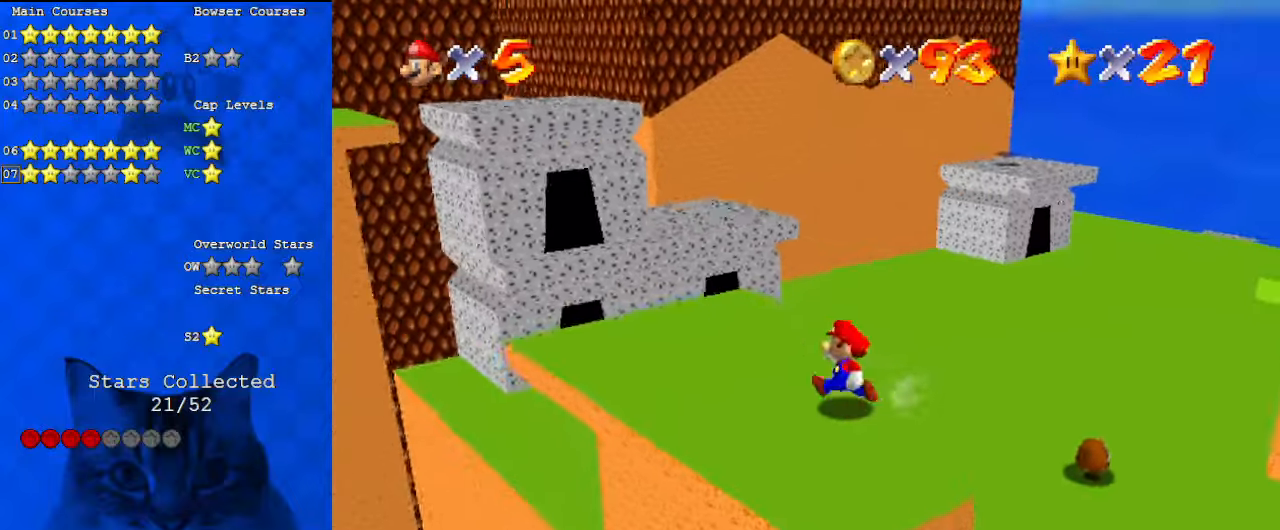
{"keys": ["up"], "events": [[467, "left", "up"]]}
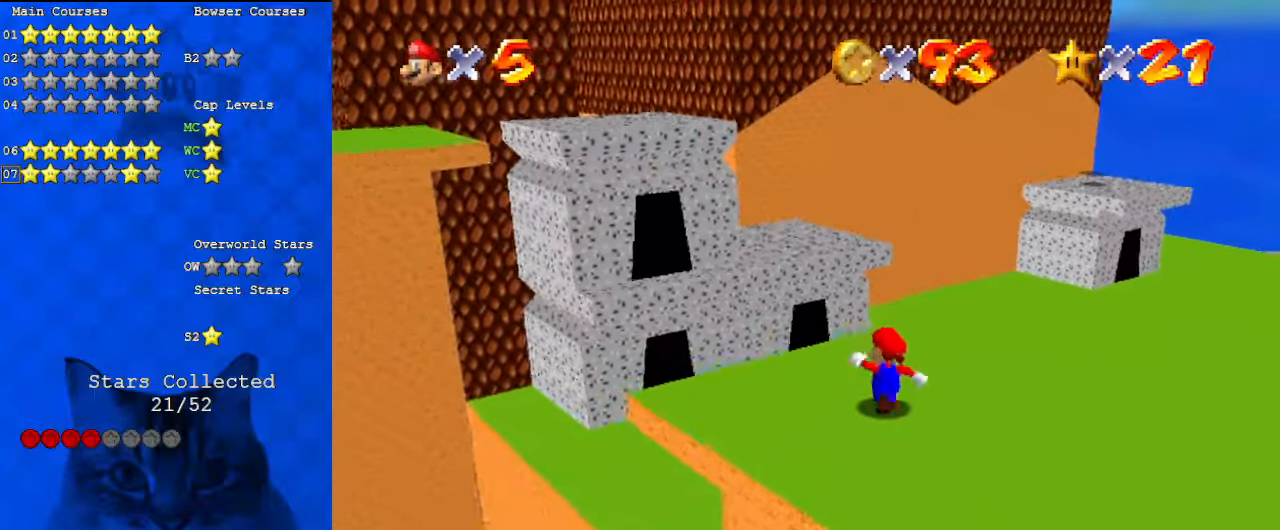
{"keys": ["shift", "up"], "events": [[200, "left", "down"], [267, "y", "down"], [300, "left", "up"], [300, "shift", "down"], [433, "y", "up"]]}
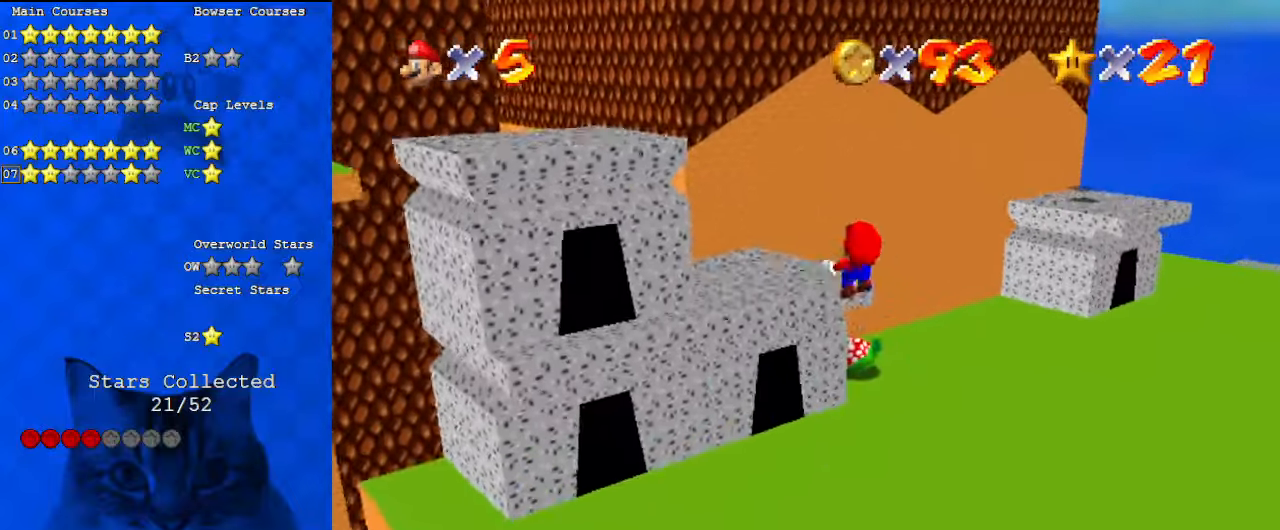
{"keys": ["left"], "events": [[33, "shift", "up"], [133, "left", "down"], [267, "d", "down"], [267, "up", "up"], [433, "d", "up"]]}
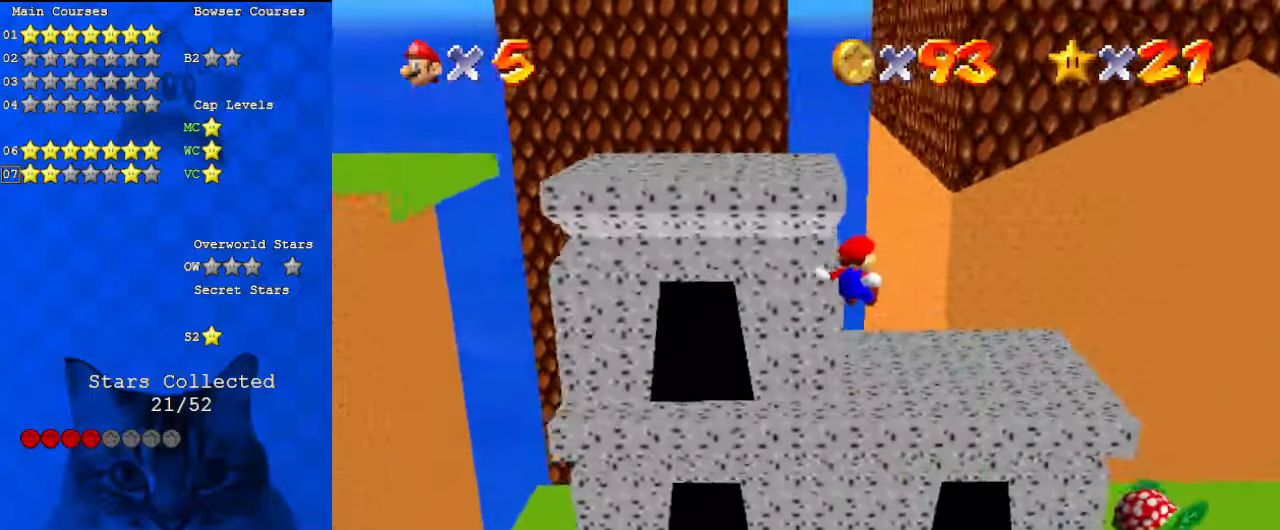
{"keys": ["left"], "events": [[33, "left", "up"], [167, "d", "down"], [167, "left", "down"], [167, "up", "down"], [233, "up", "up"], [367, "d", "up"]]}
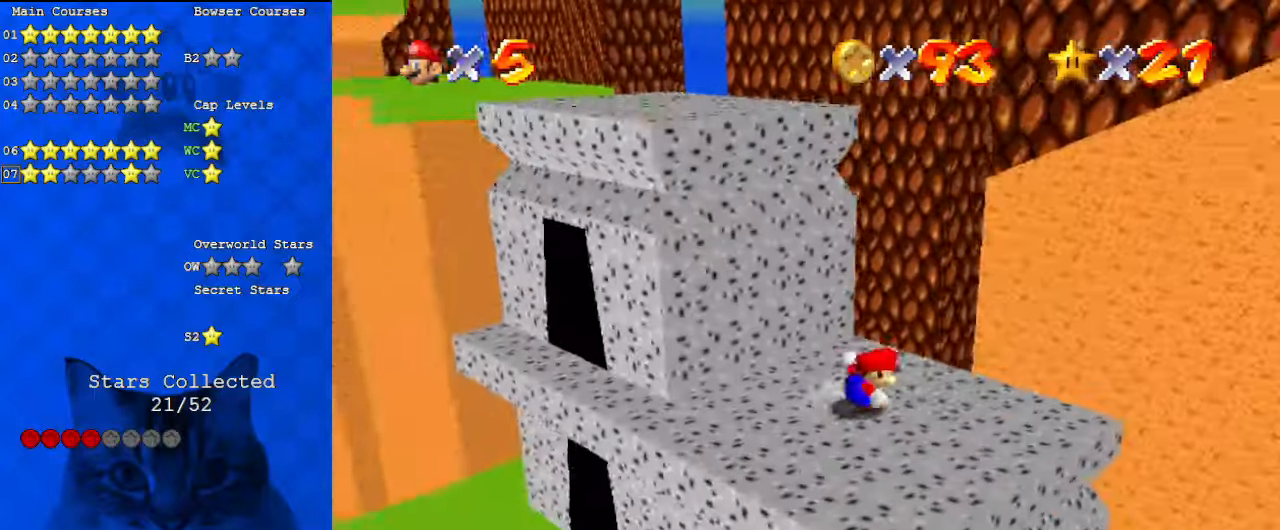
{"keys": ["left", "up"], "events": [[467, "up", "down"]]}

• • • • •

* [ABOUT THIS EXERCISE]:
Reproduce the whole listing above word for word, but not its pictures.

* [RESPONSE AREA]:
{"keys": ["up"], "events": [[467, "left", "up"]]}
{"keys": ["shift", "up"], "events": [[200, "left", "down"], [267, "y", "down"], [300, "left", "up"], [300, "shift", "down"], [433, "y", "up"]]}
{"keys": ["left"], "events": [[33, "shift", "up"], [133, "left", "down"], [267, "d", "down"], [267, "up", "up"], [433, "d", "up"]]}
{"keys": ["left"], "events": [[33, "left", "up"], [167, "d", "down"], [167, "left", "down"], [167, "up", "down"], [233, "up", "up"], [367, "d", "up"]]}
{"keys": ["left", "up"], "events": [[467, "up", "down"]]}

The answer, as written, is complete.